A court in Jaipur today convicted four accused and acquitted one in the case of the 2008 serial bomb blasts in the capital of Rajasthan. On 13 May 2008, eight serial blasts rocked different places of the city, killing 80 people and leaving 216 injured.
Two other Jaipur blast accused were killed by the police in a 2008 encounter at Batla House in New Delhi.
The court of Ajay Kumar Sharma convicted the accused Mohammad Saif, Mohammad Sarwar Azam, Saifur Rahman and Mohammad Salman while Shahbaz Hussain was acquitted.
The hearing of the case was expedited in the last one year. Statements of 1,296 witnesses were recorded and the prosecution and the defence finished their arguments and cross-examinations.
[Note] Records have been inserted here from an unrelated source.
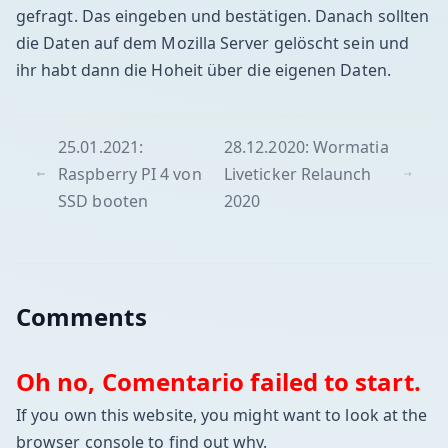
gefragt. Das eingeben und bestätigen. Danach sollten
die Daten auf dem Mozilla Server gelöscht sein und
ihr habt dann die Hoheit über die eigenen Daten.
25.01.2021:
28.12.2020: Wormatia
Raspberry PI 4 von
Liveticker Relaunch
SSD booten
2020
Comments
Oh no, Comentario failed to start.
If you own this website, you might want to look at the
browser console to find out why.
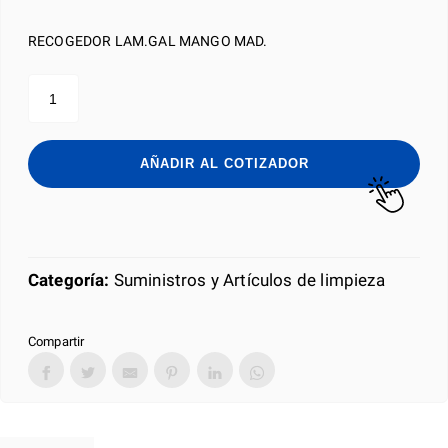
RECOGEDOR LAM.GAL MANGO MAD.
RECOGEDOR
PARA
BASURA
DE
LÁMINA
AÑADIR AL COTIZADOR
cantidad
Categoría:
Suministros y Artículos de limpieza
Compartir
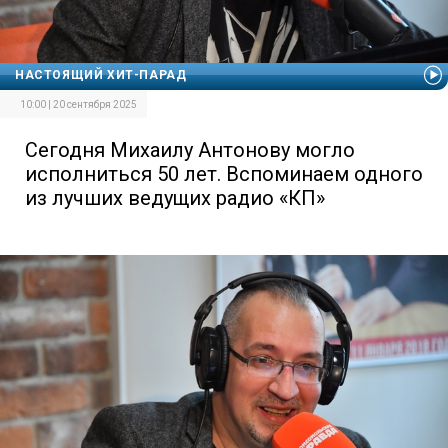
НАСТОЯЩИЙ ХИТ-ПАРАД
10:00 | 20 сентября 2025
Сегодня Михаилу Антонову могло
исполниться 50 лет. Вспоминаем одного
из лучших ведущих радио «КП»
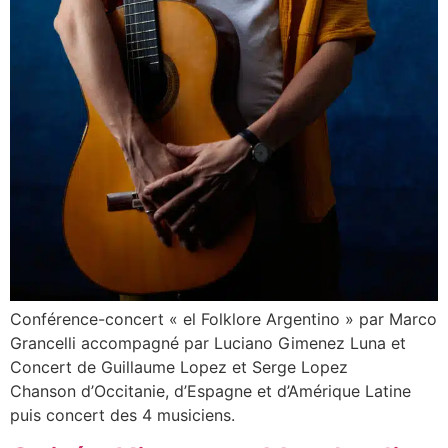
Conférence-concert « el Folklore Argentino » par Marco
Grancelli accompagné par Luciano Gimenez Luna et
Concert de Guillaume Lopez et Serge Lopez
Chanson d’Occitanie, d’Espagne et d’Amérique Latine
puis concert des 4 musiciens.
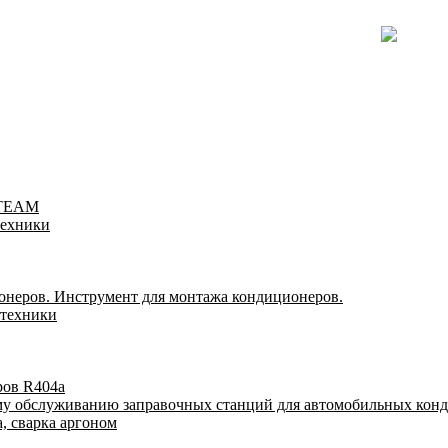
-TEAM
техники
онеров. Инструмент для монтажа кондиционеров.
 техники
ров R404a
му обслуживанию заправочных станций для автомобильных кон
, сварка аргоном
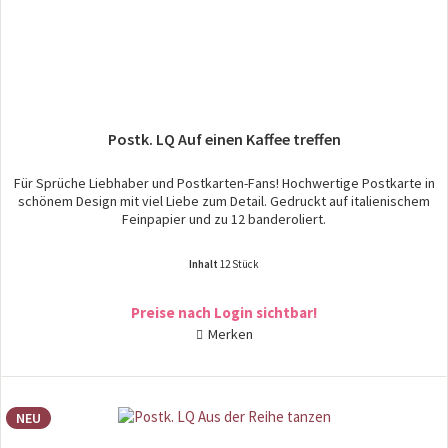
Postk. LQ Auf einen Kaffee treffen
Für Sprüche Liebhaber und Postkarten-Fans! Hochwertige Postkarte in
schönem Design mit viel Liebe zum Detail. Gedruckt auf italienischem
Feinpapier und zu 12 banderoliert.
Inhalt
12 Stück
Preise nach Login sichtbar!
Merken
NEU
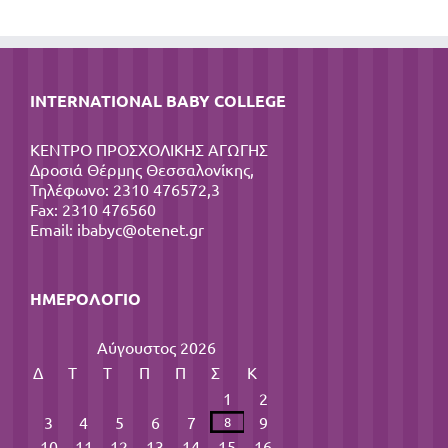
INTERNATIONAL BABY COLLEGE
ΚΕΝΤΡΟ ΠΡΟΣΧΟΛΙΚΗΣ ΑΓΩΓΗΣ
Δροσιά Θέρμης Θεσσαλονίκης,
Τηλέφωνο: 2310 476572,3
Fax: 2310 476560
Email:
ibabyc@otenet.gr
ΗΜΕΡΟΛΌΓΙΟ
Αύγουστος 2026
Δ
Τ
Τ
Π
Π
Σ
Κ
1
2
3
4
5
6
7
9
8
10
11
12
13
14
15
16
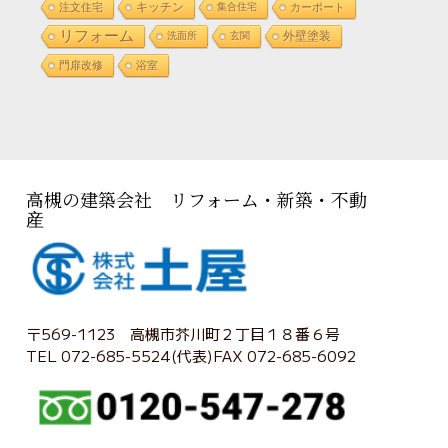
注文住宅
キッチン
集合住宅
カーポート
リフォーム
外壁塗装
洗面所
玄関
門扉改修
浴室
高槻の建築会社 リフォーム・新築・不動
産
〒569-1123 高槻市芥川町２丁目１８番６号
TEL 072-685-5524(代表)FAX 072-685-6092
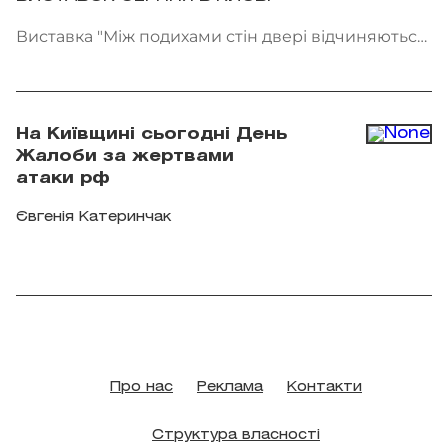
Виставка "Між подихами стін двері відчиняються
всередину" проходить у галереї Voloshyn Gallery.
Фото: voloshyngallery.art
На Київщині сьогодні День
Жалоби за жертвами
атаки рф
Євгенія Катеринчак
Про нас
Реклама
Контакти
Структура власності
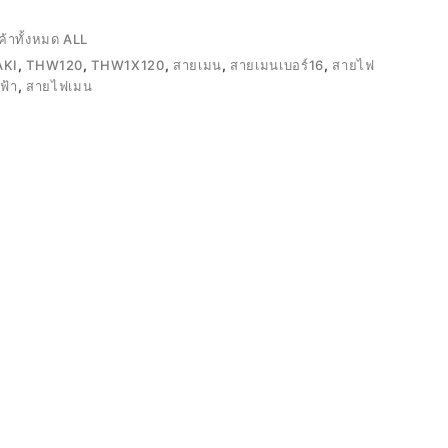
ค้าทั้งหมด ALL
AKI
,
THW120
,
THW1X120
,
สายเมน
,
สายเมนเบอร์16
,
สายไฟ
ฟ้า
,
สายไฟเมน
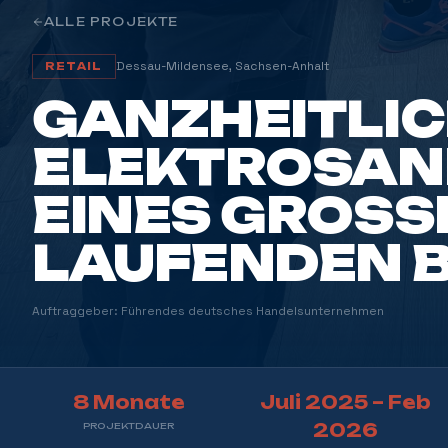
ALLE PROJEKTE
Dessau-Mildensee, Sachsen-Anhalt
RETAIL
GANZHEITLI
ELEKTROSAN
EINES GROSSM
AUFENDEN BE
Auftraggeber: Führendes deutsches Handelsunternehmen
8 Monate
Juli 2025 – Feb
2026
PROJEKTDAUER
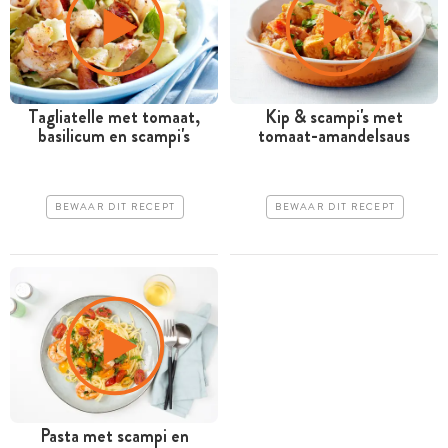
Tagliatelle met tomaat,
Kip & scampi's met
basilicum en scampi's
tomaat-amandelsaus
BEWAAR DIT RECEPT
BEWAAR DIT RECEPT
Pasta met scampi en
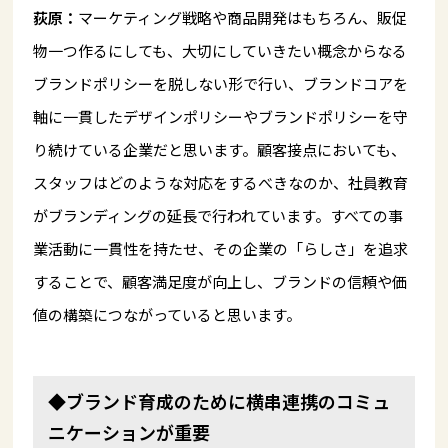
荻原：
マーケティング戦略や商品開発はもちろん、販促
物一つ作るにしても、大切にしていきたい概念からなる
ブランドポリシーを脱しない形で行い、ブランドコアを
軸に一貫したデザインポリシーやブランドポリシーを守
り続けている企業だと思います。顧客接点においても、
スタッフはどのような対応をするべきなのか、社員教育
がブランディングの延長で行われています。すべての事
業活動に一貫性を持たせ、その企業の「らしさ」を追求
することで、顧客満足度が向上し、ブランドの信頼や価
値の構築につながっていると思います。
◆ブランド育成のために横串連携のコミュ
ニケーションが重要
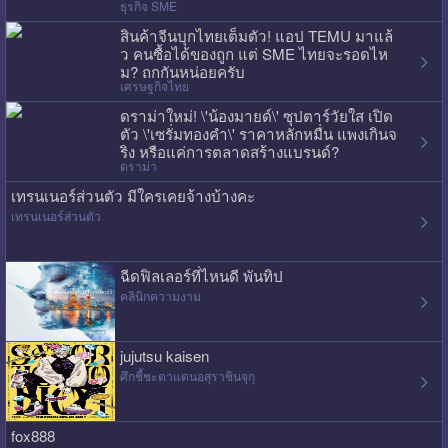
ธุรกิจ SME
สินค้าจีนบุกไทยเต็มตัว! แอป TEMU มาแล้
ว คนซื้อได้ของถูก แต่ SME ไทยจะรอดไห
ม? ถกกันหน่อยครับ
เศรษฐกิจไทย
ดราม่าใหม่! \'น้องมายด์\' ซุปตาร์วัยใส เปิด
ตัว \'เซรั่มทองคำ\' ราคาหลักหมื่น แพงเกินจ
ริง หรือแค่การตลาดสร้างแบรนด์?
ดราม่า
เทรนเนอร์ส่วนตัว มีใครเคยจ้างบ้างคะ
เทรนเนอร์ส่วนตัว
ฉีดฟิลเลอร์ที่ไหนดี พันทิป
คลินิกความงาม
jujutsu kaisen
ศึกชี้ชะตาแดนอสุราชินจุกุ
fox888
Jaipur Police had arrested five accused in the case. Three of the accused are lodged in Tihar Jail in Delhi and the ATS has not been able to investigate them. Those three are accused of bombing other parts of the country.
The Jaipur bombings
Nine synchronised bomb blasts rocked Jaipur on 13 May 2008 within a span of 15 min. A tenth bomb was found and defused. The bombings shocked most of India and resulted in widespread condemnation from leaders across the world, with many countries showing solidarity with India in its fight against terrorism.
This was the first time terrorists had targeted Jaipur, India’s tenth largest city and one of its most popular tourist destinations. The bombs went off near historic monuments at one of the busiest times of the day. One of the bombs exploded close to Jaipur’s most famous landmark, the historic Hawa Mahal.
Two days after the blasts, a previously unknown Islamic militant group known as the Indian Mujahideen sent an e-mail to Indian media in which they claimed responsibility for the attacks and said they would “demolish the faith (Hinduism)” of the “infidels of India”. Though the Indian authorities said that the e-mail was genuine, they also added that there were some contradictions and the primary motive of the e-mail might be to mislead investigating agencies.
Sources in the Union Home Ministry of the INC-led UPA government said that a Bangladesh-based organisation, Harkat-ul-Jihad-al-Islami (HuJI) or “Islamic Holy War Movement”, was suspected to be behind the attack. The police were able to find credible evidence linking the suspected bombers to Bangladeshi militants, which resulted in a backlash against illegal Bangladeshi immigrants in Rajasthan.
India plans to expel more than 50,000 Bangladeshi infiltrators from Rajasthan, a process that would be aided by the proposed nationwide National Register of Citizens followed by the application of the amended Citizenship Act that would retain Hindus, Sikhs, Christians, Jains, Buddhists and Parsis while seeking to deport Muslims, provided Bangladesh accepts them as their citizens. Bangladeshi infiltrators in India are mostly Bengali-speaking Hindus and Muslims. For the past three days, Muslims and leftists are protesting and rioting in Delhi and other parts of the country, demanding a repeal of the new law.